Cameroon is losing an estimated 162.8 billion CFA francs annually through illicit financial flows linked to timber export mispricing, according to a report released on May 26 by the Financial Transparency Coalition in Financial Secrets of the Forests: How Secrecy Fuels Deforestation in Brazil and Cameroon.
The report found that between 2013 and 2023, illicit financial flows in Cameroon’s timber sector averaged $289 million per year, nearly five times the $59 million annual loss estimated by the National Agency for Financial Investigation. The discrepancy stems from undervaluation of timber exports, where declared export values differ from import records reported by destination countries.
The analysis focused on Cameroon because of its position as Africa’s largest timber exporter. In 2025, the country recorded 105,000 hectares of primary forest loss, the highest on record.
Timber trade losses widen
The report identifies China, Vietnam, European Union countries and the United States among the main destinations where pricing discrepancies were recorded. According to the coalition, the losses represent foregone customs duties, taxes and other public revenues.
Cameroon has tightened forestry export policies in recent years, increasing duties on raw log exports from 17.5% in 2017 to 75% under the 2024 Finance Act, while preparing a ban on exports of 76 wood species from 2028 to encourage local processing. The report says illicit financial flows continue to undermine these efforts by allowing timber products to leave the country at under-declared values.
Matti Kohonen, Executive Director of the Financial Transparency Coalition, said:
“This report shows that billions of dollars are illicitly channelled each year from Global South countries through illegal deforestation and financial secrecy. The lack of public data on land ownership and beneficial ownership makes it difficult to trace who profits directly from forest destruction.”

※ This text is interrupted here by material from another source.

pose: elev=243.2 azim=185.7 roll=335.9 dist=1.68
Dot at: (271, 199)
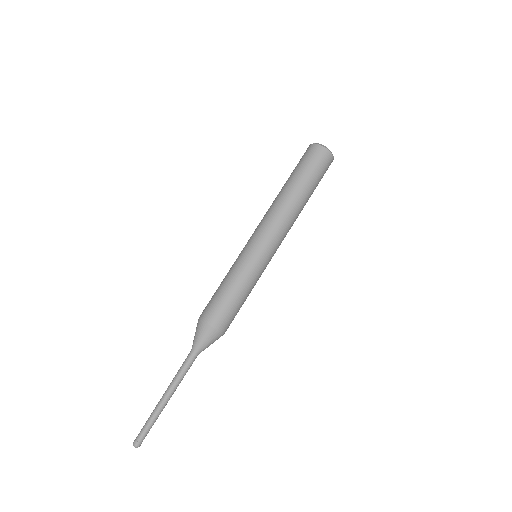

Transparency gaps complicate enforcement
Researchers said financial and land ownership secrecy prevents authorities from identifying the ultimate beneficiaries of logging concessions.
Using Geographic Information Systems data, the coalition mapped forest concessions and ownership structures but said beneficial ownership information remains inaccessible, complicating enforcement efforts.
Jean Mballa Mballa, Executive Director of CRADEC in Cameroon, said:
“This report confirms that although Cameroon can map forest loss and identify the legal owners of concessions, beneficial ownership records remain closed. Without transparency, efforts to sanction illegal operators and enforce international anti-deforestation regulations will face serious limits.”
The report also states that Cameroon has continued granting logging licences to companies previously sanctioned for illicit trade, allowing some operators to continue exporting to markets that prohibit illegally sourced timber.
Trade rules and market access implications
The findings come as international market requirements tighten ahead of the European Union Deforestation Regulation, due to take effect in December 2026, prohibiting products linked to deforested land from entering EU markets.
Victor Galaz, associate professor at the Stockholm Resilience Centre and contributor to the report, said stronger transparency measures are increasingly tied to market competitiveness.
“Crimes linked to deforestation often thrive in opaque financial systems. Making ownership and concession data more accessible is essential not only for accountability but also for preserving long-term access to export markets.”
The Financial Transparency Coalition is calling for the creation of public beneficial ownership registries, improved access to land ownership records and publication of sanctions data related to environmental offences.
The report warns that unresolved transparency gaps could continue draining billions of francs from public revenues while exposing timber exports to compliance risks in international markets.